The Fuller would not do it; nor could her master work her under the lee of the land. What with the water in her hold, the ice on her hull, and her insufficiency of sail, she only rolled and drifted in the trough of the sea. And having left both anchors in the harbor of Chatham, he could get no grip of bottom to hold her. However, he could do the next best thing—he could lay her to a drag. So getting several of the mahogany logs out of her hold, the crew lashed them together, and, working under protest, mutinous almost in their free discussion of things, they hoisted the drag up and dropped it over the rail after great exertion.

It was again night, and still no signs of a rescuing tug.
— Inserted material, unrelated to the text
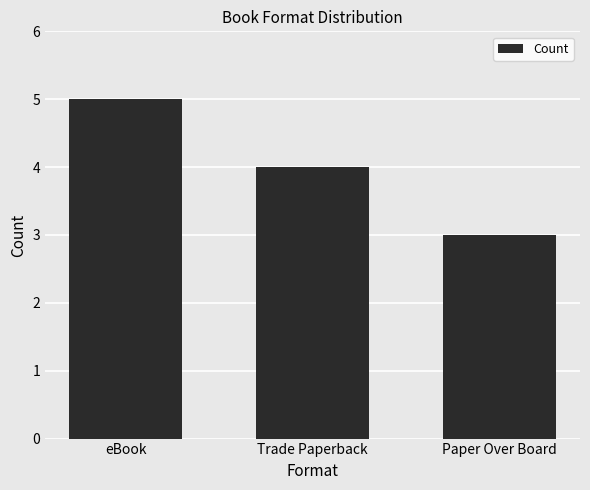

Reading right to left, transcribe all the data shown in this chart.

Paper Over Board=3	Trade Paperback=4	eBook=5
Another private glance at the telegram revealed nothing new. “We’re altogether too near the shoals for Wiley,” muttered the captain of the Fuller, “and even if we weren’t, I guess he’s having all he wants to look after himself in this gale. I wonder is she drifting fast? The lead there, fellows—give her the lead, and see what’s under us.”

One man had life enough to take a sounding. “Forty-five fathom,” he called.

“Forty-five! God, but we’re going into it! Cut that drag adrift and let’s get out of here. Get together, men, and make sail of some kind till we’re by this place.”

“What place is it just, Captain?”

“It’s Georges North Shoal to looard of us.”

They asked no more, but worked with desperation. Frost-bitten, wet, hungry, they made sail of it in some fashion. Anywhere for them now but Georges North Shoal and sure death.

“And once by here, let her go where she will— I’m done with her,” announced the tired captain of the Henry Fuller.